Required work » Send back every line of the data exactly.

Given data »
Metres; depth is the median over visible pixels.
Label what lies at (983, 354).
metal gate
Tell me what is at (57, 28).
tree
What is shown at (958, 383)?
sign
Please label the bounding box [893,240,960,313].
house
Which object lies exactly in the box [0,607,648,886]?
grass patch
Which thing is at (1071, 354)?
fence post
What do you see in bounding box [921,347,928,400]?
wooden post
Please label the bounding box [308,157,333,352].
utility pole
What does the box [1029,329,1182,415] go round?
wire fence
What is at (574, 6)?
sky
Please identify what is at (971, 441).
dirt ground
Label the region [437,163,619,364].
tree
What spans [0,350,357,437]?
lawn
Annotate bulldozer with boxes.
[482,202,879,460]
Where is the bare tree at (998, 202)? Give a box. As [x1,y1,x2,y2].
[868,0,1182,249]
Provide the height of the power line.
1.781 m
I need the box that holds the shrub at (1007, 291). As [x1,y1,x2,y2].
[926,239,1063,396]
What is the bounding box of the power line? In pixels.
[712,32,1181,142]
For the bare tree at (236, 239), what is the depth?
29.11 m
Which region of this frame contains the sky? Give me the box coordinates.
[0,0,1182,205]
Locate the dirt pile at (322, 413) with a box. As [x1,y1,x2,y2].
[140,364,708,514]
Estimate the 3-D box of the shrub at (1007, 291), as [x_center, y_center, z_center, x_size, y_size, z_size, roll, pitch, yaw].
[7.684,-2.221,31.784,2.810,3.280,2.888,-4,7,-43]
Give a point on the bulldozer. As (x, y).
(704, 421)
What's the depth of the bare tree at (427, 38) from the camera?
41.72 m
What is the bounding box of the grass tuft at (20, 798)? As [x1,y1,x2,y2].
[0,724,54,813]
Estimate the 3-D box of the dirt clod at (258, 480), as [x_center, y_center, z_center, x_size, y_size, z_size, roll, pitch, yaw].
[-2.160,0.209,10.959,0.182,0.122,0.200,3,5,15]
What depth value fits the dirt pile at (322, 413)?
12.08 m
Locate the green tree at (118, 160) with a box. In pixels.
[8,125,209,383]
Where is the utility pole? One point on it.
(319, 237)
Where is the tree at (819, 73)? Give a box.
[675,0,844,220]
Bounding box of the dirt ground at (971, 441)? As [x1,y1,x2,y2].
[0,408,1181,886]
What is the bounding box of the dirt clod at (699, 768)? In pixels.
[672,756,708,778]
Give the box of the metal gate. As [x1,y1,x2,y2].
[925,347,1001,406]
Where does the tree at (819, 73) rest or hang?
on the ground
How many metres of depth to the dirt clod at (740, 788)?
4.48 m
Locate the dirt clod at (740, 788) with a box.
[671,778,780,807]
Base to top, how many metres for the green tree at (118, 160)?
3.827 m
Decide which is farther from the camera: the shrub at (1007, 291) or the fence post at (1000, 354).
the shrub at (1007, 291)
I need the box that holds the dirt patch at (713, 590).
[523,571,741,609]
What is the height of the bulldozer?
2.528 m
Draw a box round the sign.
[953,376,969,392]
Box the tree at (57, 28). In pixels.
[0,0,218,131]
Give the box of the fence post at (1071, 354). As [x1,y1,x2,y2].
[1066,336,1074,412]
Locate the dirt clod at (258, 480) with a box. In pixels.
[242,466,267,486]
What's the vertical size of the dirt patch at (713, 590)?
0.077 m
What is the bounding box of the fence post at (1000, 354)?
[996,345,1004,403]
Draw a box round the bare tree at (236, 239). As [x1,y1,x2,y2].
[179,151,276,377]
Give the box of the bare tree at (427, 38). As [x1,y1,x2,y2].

Task solution »
Metres; depth is the median over visible pixels.
Label what lies at (983, 354).
metal gate
Tell me what is at (57, 28).
tree
What is shown at (958, 383)?
sign
Please label the bounding box [893,240,960,313].
house
Which object lies exactly in the box [0,607,648,886]?
grass patch
Which thing is at (1071, 354)?
fence post
What do you see in bounding box [921,347,928,400]?
wooden post
Please label the bounding box [308,157,333,352].
utility pole
What does the box [1029,329,1182,415] go round?
wire fence
What is at (574, 6)?
sky
Please identify what is at (971, 441).
dirt ground
Label the region [437,163,619,364].
tree
What spans [0,350,357,437]?
lawn
Annotate bulldozer with boxes.
[482,202,879,460]
Where is the bare tree at (998, 202)? Give a box. As [x1,y1,x2,y2].
[868,0,1182,249]
Provide the height of the power line.
1.781 m
I need the box that holds the shrub at (1007, 291). As [x1,y1,x2,y2].
[926,239,1063,396]
What is the bounding box of the power line? In pixels.
[712,32,1181,142]
For the bare tree at (236, 239), what is the depth?
29.11 m
Which region of this frame contains the sky? Give me the box coordinates.
[0,0,1182,205]
Locate the dirt pile at (322, 413) with a box. As [x1,y1,x2,y2].
[140,364,708,514]
Estimate the 3-D box of the shrub at (1007, 291), as [x_center, y_center, z_center, x_size, y_size, z_size, roll, pitch, yaw].
[7.684,-2.221,31.784,2.810,3.280,2.888,-4,7,-43]
Give a point on the bulldozer. As (x, y).
(704, 421)
What's the depth of the bare tree at (427, 38) from the camera?
41.72 m
What is the bounding box of the grass tuft at (20, 798)? As [x1,y1,x2,y2].
[0,724,54,813]
Estimate the 3-D box of the dirt clod at (258, 480), as [x_center, y_center, z_center, x_size, y_size, z_size, roll, pitch, yaw].
[-2.160,0.209,10.959,0.182,0.122,0.200,3,5,15]
What depth value fits the dirt pile at (322, 413)?
12.08 m
Locate the green tree at (118, 160) with a box. In pixels.
[8,125,209,383]
Where is the utility pole? One point on it.
(319, 237)
Where is the tree at (819, 73)? Give a box.
[675,0,844,220]
Bounding box of the dirt ground at (971, 441)? As [x1,y1,x2,y2].
[0,408,1181,886]
What is the bounding box of the dirt clod at (699, 768)? In pixels.
[672,756,708,778]
Give the box of the metal gate. As [x1,y1,x2,y2].
[925,347,1001,406]
Where does the tree at (819, 73) rest or hang?
on the ground
How many metres of depth to the dirt clod at (740, 788)?
4.48 m
Locate the dirt clod at (740, 788) with a box.
[671,778,780,807]
Base to top, how many metres for the green tree at (118, 160)?
3.827 m
Decide which is farther from the camera: the shrub at (1007, 291) or the fence post at (1000, 354).
the shrub at (1007, 291)
I need the box that holds the dirt patch at (713, 590).
[523,571,741,609]
What is the height of the bulldozer?
2.528 m
Draw a box round the sign.
[953,376,969,392]
Box the tree at (57, 28). In pixels.
[0,0,218,131]
Give the box of the fence post at (1071, 354). As [x1,y1,x2,y2].
[1066,336,1074,412]
Locate the dirt clod at (258, 480) with a box. In pixels.
[242,466,267,486]
What's the vertical size of the dirt patch at (713, 590)?
0.077 m
What is the bounding box of the fence post at (1000, 354)?
[996,345,1004,403]
Draw a box round the bare tree at (236, 239). As [x1,y1,x2,y2].
[179,151,276,377]
Give the box of the bare tree at (427, 38). As [x1,y1,x2,y2].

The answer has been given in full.